The endless supply of popcorn at Les Schwab and the fact that we have piles of books from the Scholastic Book Fair. And that I have kids that read.

Things that make me just shy of happy:

My squeaky brakes which brought us here.





Writing from the cocoon today which I find to be quite challenging with these little stubs for wings. Yet I quest.

Yet I attempt to quest.

Helluva week. A wonderful woman who was becoming a dear friend was killed tragically in an accident this last week. I am angry at her for dying because I wasn’t done with her yet–I didn’t get enough time to know her. One of my roommates was among her best friends; as a result of the surreal experience of being with my roommate as she has been working through the loss of the friend she knew very deeply, I have become to know them both better.

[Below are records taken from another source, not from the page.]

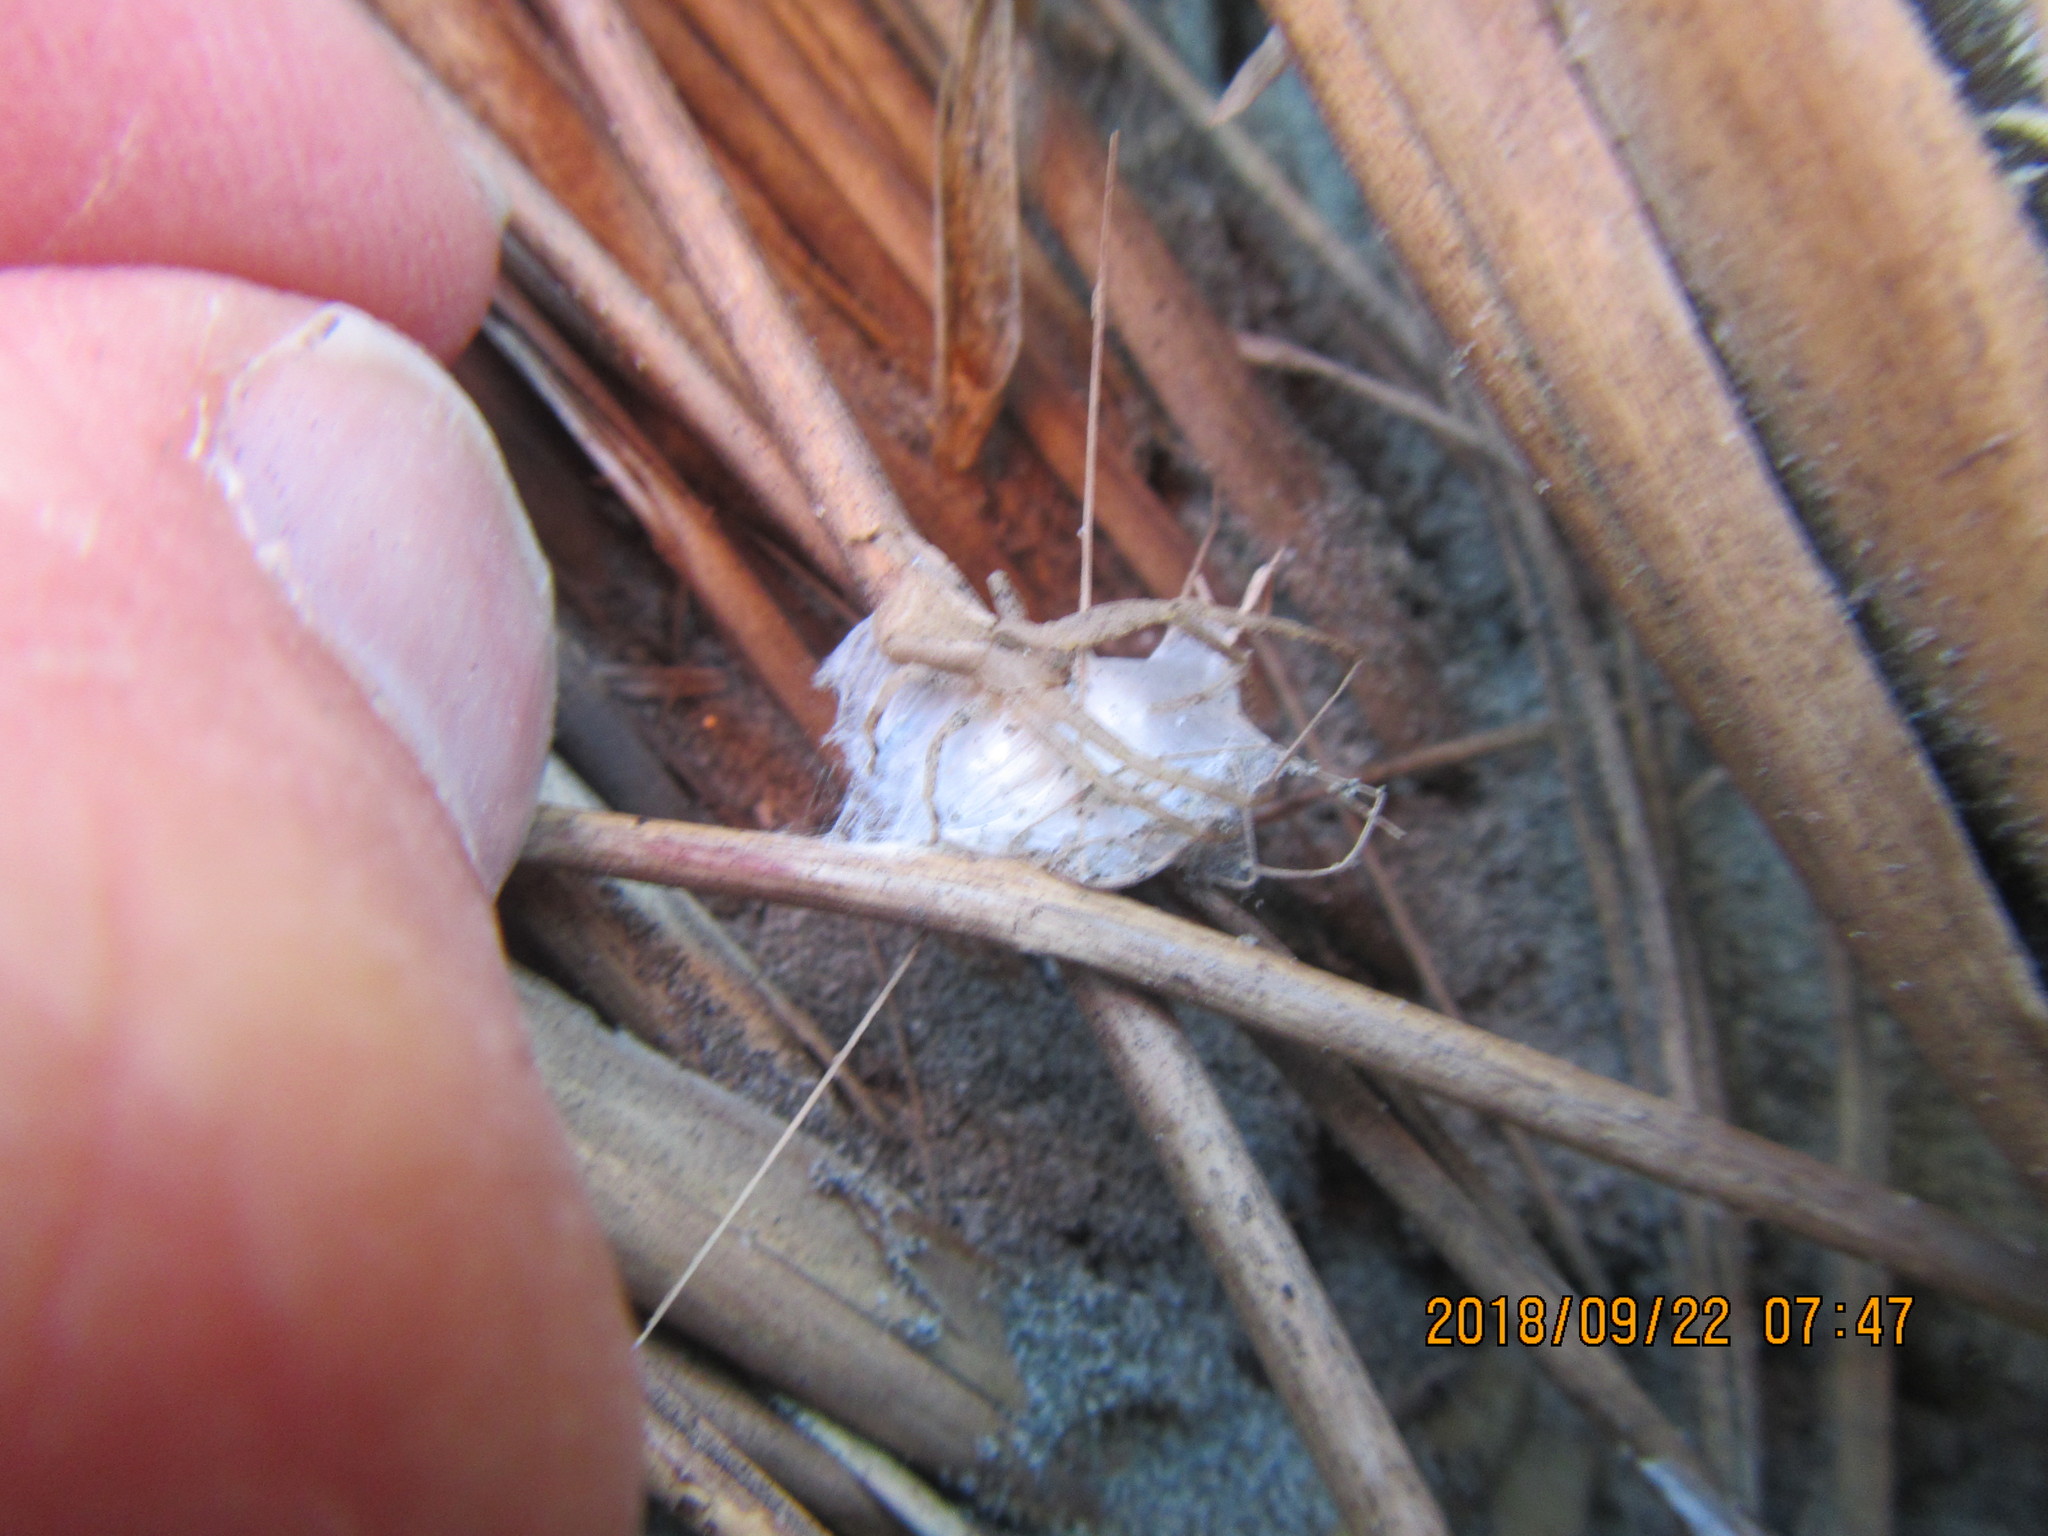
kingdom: Animalia
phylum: Arthropoda
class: Arachnida
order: Araneae
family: Thomisidae
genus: Sidymella
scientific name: Sidymella trapezia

What an honor to watch my roommate be present and protect and honor and question her friend–her life, her struggles and her victories… It has been an exercise in seeing what being–BEING–looks like. Watching someone mourn and guard a life that will be greatly missed and is now finished.

Took my kids over to Central Oregon for the memorial. We ended up staying a couple extra days, playing hooky, burying horseshoes in piles of volcanic dirt, eating Cheetos and swimming. Despite the fact that I had no where I needed to be, I found it nearly impossible to just BE with them. Granted part of this is that the little critters wake up at Dawn’s Crack ready to rumble while I stroll into cognition somewhere around 11 AM, long after I’ve somehow stumbled through the requisite production of a morning meal and clothing ritual. But even after 11, I find that I have to fight to stay in my skin. What is that about? Why do I have to fight to show up in my own life? I don’t get this, and it may sound simplified, but it seems like maybe this is a critical piece of this answer I seem to be seeking: voluntarily, I must remind myself. Since I still have the gift of this life, how do I actually show up to participate in it? Almost a pressure to live more fully and connectedly knowing that there is one fewer live-ers left.

But not my kids. They are right there. Beautiful sunny day–afternoon, so I’m starting to habitate. We’ve eaten again (geez: I fed y’all yesterday!). I’m sitting on a picnic bench watching them become dust monkeys in the horseshoe pit, barking motherly reprimands like, “Quit aiming that at your brother’s head” and what not. Matt mosies over and lies down on the bench next to me, his head in my lap. I start stroking his hair and am just looking at him. Here’s what he says, “This is perfect, Mom. You are my pillow. The sun is my blanket. And this bench is my bed.”

Not gonna lie: I burst into tears.

How proud am I that he is comfortable in his skin?! That he can get out of the dust and recognize a moment of life and pull me back into it on a picnic bench? I am partially responsible for that–the X chromosome and all–and that is incredible! Redemptive. I want to be comfortable in my skin like that. I want to live in such a way that I recognize comfortable pillows, can make blankets out of sunshine, and find flat places that make great beds. I want to do this for him. For all my kids. For Lorri Sipe. For me.

You are my pillow, the sun is my blanket, and this bench is my bed.